SEC increases scrutiny of issuers whose auditors aren’t PCAOB-inspected

By Ken Tysiac

The SEC adopted rules Thursday that create new disclosure requirements for companies that issue public securities in the United States but are audited by firms that are not subject to inspection by the PCAOB.

For fiscal years beginning after Dec. 18, 2020, the SEC will identify registrants that filed annual reports with audit reports issued by registered public accounting firms that the PCAOB was unable to inspect or investigate completely because of a position taken by an authority in its jurisdiction.

Any "Commission-Identified Issuer" will be required to submit documentation to the SEC certifying (if true) that it is not owned or controlled by a governmental entity in the public accounting firm's foreign jurisdiction.

A Commission-Identified Issuer that is a "foreign issuer" as defined in Exchange Act Rule 3b-4 will be required to provide certain additional disclosures in its annual report for itself and any of its consolidated foreign operating entities.

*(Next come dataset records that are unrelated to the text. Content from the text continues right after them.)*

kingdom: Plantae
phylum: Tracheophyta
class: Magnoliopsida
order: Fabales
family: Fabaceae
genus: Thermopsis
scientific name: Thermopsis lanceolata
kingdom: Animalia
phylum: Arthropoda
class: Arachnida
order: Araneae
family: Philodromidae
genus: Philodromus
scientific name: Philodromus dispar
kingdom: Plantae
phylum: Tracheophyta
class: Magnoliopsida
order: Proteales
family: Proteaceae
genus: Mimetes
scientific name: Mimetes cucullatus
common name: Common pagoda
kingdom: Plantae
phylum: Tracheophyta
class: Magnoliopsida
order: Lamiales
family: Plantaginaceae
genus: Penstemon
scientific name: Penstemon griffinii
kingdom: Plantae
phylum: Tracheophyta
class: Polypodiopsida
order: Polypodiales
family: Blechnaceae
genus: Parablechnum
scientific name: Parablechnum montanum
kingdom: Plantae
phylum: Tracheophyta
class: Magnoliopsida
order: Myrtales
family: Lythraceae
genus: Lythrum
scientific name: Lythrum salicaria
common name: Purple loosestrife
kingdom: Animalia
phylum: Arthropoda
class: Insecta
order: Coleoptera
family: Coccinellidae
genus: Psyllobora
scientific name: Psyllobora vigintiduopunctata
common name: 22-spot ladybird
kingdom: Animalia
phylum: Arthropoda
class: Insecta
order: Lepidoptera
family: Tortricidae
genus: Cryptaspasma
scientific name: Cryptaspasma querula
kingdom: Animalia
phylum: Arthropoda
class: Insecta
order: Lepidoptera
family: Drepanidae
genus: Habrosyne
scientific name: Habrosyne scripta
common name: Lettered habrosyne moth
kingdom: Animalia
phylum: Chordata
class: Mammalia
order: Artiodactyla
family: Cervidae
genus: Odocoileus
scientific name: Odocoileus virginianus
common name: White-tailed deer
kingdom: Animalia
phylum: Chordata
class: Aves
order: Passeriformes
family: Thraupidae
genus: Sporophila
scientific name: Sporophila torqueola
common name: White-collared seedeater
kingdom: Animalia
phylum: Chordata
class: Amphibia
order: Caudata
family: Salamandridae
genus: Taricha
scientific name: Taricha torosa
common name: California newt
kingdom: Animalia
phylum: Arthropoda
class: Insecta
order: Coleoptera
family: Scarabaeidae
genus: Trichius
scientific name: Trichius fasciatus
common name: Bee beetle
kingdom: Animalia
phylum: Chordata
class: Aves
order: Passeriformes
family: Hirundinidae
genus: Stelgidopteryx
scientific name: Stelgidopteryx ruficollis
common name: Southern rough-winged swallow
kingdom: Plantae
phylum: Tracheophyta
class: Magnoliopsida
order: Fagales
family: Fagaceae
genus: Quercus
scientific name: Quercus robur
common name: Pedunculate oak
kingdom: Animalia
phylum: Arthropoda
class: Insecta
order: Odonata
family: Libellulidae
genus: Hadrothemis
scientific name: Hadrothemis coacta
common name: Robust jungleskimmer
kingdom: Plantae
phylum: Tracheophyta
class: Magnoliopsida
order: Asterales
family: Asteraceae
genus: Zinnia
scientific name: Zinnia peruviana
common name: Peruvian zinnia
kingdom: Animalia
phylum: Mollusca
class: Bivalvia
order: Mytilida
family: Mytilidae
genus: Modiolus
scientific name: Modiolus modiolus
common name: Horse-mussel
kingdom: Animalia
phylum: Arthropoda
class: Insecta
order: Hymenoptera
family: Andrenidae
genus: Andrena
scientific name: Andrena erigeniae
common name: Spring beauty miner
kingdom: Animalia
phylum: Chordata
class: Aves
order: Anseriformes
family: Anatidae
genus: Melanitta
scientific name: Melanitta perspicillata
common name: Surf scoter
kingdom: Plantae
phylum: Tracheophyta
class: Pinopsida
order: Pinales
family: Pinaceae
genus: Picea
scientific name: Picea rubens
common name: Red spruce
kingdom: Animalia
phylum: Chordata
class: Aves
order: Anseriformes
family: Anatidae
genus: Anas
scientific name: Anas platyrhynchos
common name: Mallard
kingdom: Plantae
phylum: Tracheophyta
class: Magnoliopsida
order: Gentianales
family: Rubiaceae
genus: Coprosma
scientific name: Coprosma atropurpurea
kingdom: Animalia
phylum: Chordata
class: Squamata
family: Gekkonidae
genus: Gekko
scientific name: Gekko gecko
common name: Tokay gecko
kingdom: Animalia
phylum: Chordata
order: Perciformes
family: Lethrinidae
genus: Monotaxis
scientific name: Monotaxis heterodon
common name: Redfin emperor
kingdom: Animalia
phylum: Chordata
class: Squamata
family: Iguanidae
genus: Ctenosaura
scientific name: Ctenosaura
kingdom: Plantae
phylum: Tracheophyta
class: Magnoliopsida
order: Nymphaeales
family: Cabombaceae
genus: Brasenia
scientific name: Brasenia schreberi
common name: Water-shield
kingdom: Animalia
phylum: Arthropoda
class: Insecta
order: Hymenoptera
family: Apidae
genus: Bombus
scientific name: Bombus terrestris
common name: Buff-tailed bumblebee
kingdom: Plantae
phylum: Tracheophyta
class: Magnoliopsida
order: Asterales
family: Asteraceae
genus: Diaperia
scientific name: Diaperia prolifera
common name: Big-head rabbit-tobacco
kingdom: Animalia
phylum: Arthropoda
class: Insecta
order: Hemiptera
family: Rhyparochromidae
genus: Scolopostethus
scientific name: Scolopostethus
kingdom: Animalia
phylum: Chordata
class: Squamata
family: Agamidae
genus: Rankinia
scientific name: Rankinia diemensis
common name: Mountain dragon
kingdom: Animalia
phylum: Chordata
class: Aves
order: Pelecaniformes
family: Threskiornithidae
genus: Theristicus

Required disclosures include:

  • The percentage of the shares of the issuer owned by governmental entities in the foreign jurisdiction in which the issuer is incorporated or otherwise organized;
  • Whether governmental entities in the applicable foreign jurisdiction with respect to the registered public accounting firm have a controlling financial interest with respect to the issuer;
  • The name of each official of the Chinese Communist Party who is a member of the board of directors of the issuer or the operating entity of the issuer; and
  • Whether the articles of incorporation of the issuer (or equivalent organizing document) contain any charter of the Chinese Communist Party, including the text of any such charter.

The SEC has established procedures to identify issuers and impose trading prohibitions on the securities of certain Commission-Identified Issuers.

A Commission-Identified Issuer will be required to comply with the submission and disclosure requirements in the annual report for each year in which it was identified. If a registrant is identified as a Commission-Identified Issuer based on its annual report for the fiscal year ended Dec. 31, 2021, the registrant will be required to comply with the submission or disclosure requirements in its annual report filing covering the fiscal year ended Dec. 31, 2022.

The rules implement requirements set forth in the Holding Foreign Companies Accountable Act, P.L. 116-222.

"The final rule furthers the mandate that Congress laid out and gets to the heart of the SEC's mission to protect investors," SEC Chair Gary Gensler said in a news release. "The commission and the PCAOB will continue to work together to ensure that the auditors of foreign companies accessing U.S. capital markets play by our rules. We hope foreign governments will, working with the PCAOB, take action to make that possible."